Reproduce, without any alteration, the rows below that begin with the line containing "دارد که نامش" and end with the line containing "را انتخاب نمایید و سپس با", including both of those lines.

-------- The input

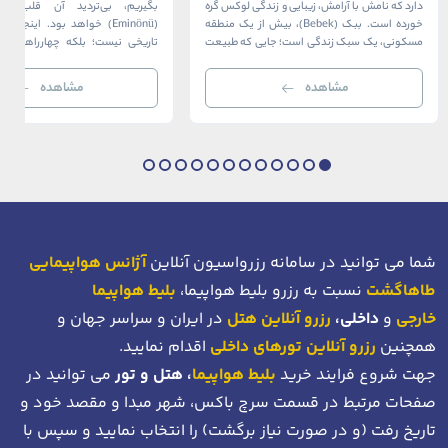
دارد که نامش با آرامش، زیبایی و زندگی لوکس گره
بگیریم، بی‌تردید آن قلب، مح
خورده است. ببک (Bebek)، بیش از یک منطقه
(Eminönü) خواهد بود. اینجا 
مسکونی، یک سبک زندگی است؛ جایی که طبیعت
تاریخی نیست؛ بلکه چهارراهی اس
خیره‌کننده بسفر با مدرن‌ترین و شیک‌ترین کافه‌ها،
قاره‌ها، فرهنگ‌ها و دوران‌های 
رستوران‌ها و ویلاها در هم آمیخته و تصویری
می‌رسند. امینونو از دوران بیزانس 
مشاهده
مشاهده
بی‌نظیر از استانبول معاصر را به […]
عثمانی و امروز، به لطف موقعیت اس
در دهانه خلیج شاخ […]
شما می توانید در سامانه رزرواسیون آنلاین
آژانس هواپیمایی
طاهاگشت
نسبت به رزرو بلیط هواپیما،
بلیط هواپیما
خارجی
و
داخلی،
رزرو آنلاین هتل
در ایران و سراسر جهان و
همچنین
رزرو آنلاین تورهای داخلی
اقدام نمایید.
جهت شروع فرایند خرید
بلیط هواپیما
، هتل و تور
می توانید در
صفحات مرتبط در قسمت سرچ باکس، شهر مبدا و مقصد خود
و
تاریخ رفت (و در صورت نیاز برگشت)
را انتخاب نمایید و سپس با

----------------
-------- The input

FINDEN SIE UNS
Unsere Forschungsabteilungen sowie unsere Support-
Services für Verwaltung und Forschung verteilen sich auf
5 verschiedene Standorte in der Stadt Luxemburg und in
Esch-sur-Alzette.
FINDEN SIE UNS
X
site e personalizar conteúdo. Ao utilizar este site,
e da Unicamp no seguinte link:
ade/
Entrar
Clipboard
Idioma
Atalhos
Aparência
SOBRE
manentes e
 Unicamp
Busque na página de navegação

----------------

Result of the exercise
دارد که نامش با آرامش، زیبایی و زندگی لوکس گره
بگیریم، بی‌تردید آن قلب، مح
خورده است. ببک (Bebek)، بیش از یک منطقه
(Eminönü) خواهد بود. اینجا 
مسکونی، یک سبک زندگی است؛ جایی که طبیعت
تاریخی نیست؛ بلکه چهارراهی اس
خیره‌کننده بسفر با مدرن‌ترین و شیک‌ترین کافه‌ها،
قاره‌ها، فرهنگ‌ها و دوران‌های 
رستوران‌ها و ویلاها در هم آمیخته و تصویری
می‌رسند. امینونو از دوران بیزانس 
مشاهده
مشاهده
بی‌نظیر از استانبول معاصر را به […]
عثمانی و امروز، به لطف موقعیت اس
در دهانه خلیج شاخ […]
شما می توانید در سامانه رزرواسیون آنلاین
آژانس هواپیمایی
طاهاگشت
نسبت به رزرو بلیط هواپیما،
بلیط هواپیما
خارجی
و
داخلی،
رزرو آنلاین هتل
در ایران و سراسر جهان و
همچنین
رزرو آنلاین تورهای داخلی
اقدام نمایید.
جهت شروع فرایند خرید
بلیط هواپیما
، هتل و تور
می توانید در
صفحات مرتبط در قسمت سرچ باکس، شهر مبدا و مقصد خود
و
تاریخ رفت (و در صورت نیاز برگشت)
را انتخاب نمایید و سپس با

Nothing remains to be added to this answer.